::: Fragmento dado :::
Por cierto, nunca serví ni sirvo ni serviré para cantar. Desafino, no recuerdo las letras, me cuesta ser protagonista de cualquier lenguaje que no implique la mediación -no musicalizada- de la palabra.
Pero, faltaba más, cuando nació mi hijo eso también estalló por los aires. Los primeros tiempos los recuerdo como un tránsito por momentos loco, de a ratos mágico, por sobre todo inefable. Porque con un bebe no se habla; con un bebe -lo aprendí con él- se establece una comunicación continua, evanescente, inagotable, multicolor. Como de otro planeta.
Y a un bebe se le canta. Ése fue nuestro secreto. Sólo y exclusivamente cuando estaba a solas con él me animaba. Sin llegar a tanto como propone la frase de Walter Benjamin que preside el proyecto de Golder ("el pasado narrado es más fuerte que el pasado vivido"), permití que fuera ocurriendo. De las profundidades de la memoria asomaban no tanto canciones de cuna como sencillas canciones infantiles. Me venían de a retazos, y así se las cantaba (entre nosotros nos entendíamos): que la muñeca vestida de azul, que la farolera que en la calle se cayó, que los tres alpinos que volvían de la guerra. Hasta que un día lo que brotó no fue una canción de la infancia, sino de la adolescencia. Me descubrí cantándole (¿o contándole?) que bajo el asfalto existe un mundo distinto/con gente que nunca vio el sol/ y no conoce los ruidos. De algún lugar, de algún aula del secundario, venían la voz de Sandra Mihanovich y la letra de Jorge Teszkiewicz, y no había nada más lindo que susurrarle a mi hijito que en la esquina de casa podía brotar un río de tinta con gente igual a la gente pero un poco distinta. Era la más difícil de entonar, pero fue la que más le canté. Nuestra canción. La de cuando todo, para él y para mí, se descubría por primera vez.
:::
Qué hacer →
a. En el fragmento sobre cantarle al hijo, ¿de quién era la letra de la canción de la adolescencia que terminó siendo "nuestra canción"?
b. Prolonga el fragmento sobre cantarle al hijo a partir de su última oración.
::: Material mostrado :::
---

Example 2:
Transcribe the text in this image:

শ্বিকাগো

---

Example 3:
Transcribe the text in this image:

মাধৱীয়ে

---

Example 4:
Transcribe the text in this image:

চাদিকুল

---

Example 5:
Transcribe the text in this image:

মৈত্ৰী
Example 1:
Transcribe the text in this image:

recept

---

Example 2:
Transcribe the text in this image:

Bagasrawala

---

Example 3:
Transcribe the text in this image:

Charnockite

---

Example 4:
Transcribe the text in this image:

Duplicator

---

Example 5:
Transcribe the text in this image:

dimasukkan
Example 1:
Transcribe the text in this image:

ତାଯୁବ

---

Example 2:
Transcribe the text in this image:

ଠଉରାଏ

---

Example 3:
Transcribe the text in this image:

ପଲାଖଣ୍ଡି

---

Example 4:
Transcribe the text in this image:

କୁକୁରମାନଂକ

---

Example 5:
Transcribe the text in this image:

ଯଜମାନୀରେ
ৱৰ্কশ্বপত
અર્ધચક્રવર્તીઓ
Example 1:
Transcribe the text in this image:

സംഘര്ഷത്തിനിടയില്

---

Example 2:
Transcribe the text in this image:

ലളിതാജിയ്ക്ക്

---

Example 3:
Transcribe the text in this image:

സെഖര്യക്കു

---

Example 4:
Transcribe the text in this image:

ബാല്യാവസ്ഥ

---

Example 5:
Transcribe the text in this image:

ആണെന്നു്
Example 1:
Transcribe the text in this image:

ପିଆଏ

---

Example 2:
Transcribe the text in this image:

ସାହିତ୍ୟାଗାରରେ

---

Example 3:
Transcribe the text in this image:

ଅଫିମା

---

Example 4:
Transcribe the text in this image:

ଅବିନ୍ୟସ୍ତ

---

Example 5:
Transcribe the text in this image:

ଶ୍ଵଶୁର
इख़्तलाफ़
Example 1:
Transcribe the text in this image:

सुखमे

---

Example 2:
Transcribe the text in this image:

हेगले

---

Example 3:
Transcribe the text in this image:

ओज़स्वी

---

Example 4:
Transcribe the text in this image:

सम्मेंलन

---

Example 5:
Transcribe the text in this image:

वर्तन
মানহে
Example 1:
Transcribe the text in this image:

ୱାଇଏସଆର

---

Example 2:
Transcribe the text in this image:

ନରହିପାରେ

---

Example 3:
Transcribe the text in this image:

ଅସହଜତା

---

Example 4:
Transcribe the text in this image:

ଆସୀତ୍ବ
:::
Respuestas por tarea →
a. De Jorge Teszkiewicz.

b.
Hace unos días, mientras estaba en el auto, encendí distraídamente la radio y, golpe al corazón, sonaron los acordes de "Me contaron que bajo el asfalto". Era el programa de Reynaldo Sietecase en Radio Con Vos, Sandra Mihanovich había ido como invitada y cantaba ese tema.
A veces pienso que la vida, más que un círculo, es una espiral. Hay instantes en que los polos se acercan, las palabras sobran, el tiempo se esfuma. Entonces suena una canción en la radio y sos vos cantándole a tu hijo de meses, y es una mujer susurrando una nana en medio de una muestra de arte, y es la compañera de escuela que te hizo conocer a la Mihanovich. Y es tu abuela tomándote de la mano y cantando, una vez más, que la muñeca y sus zapatitos y su canesú.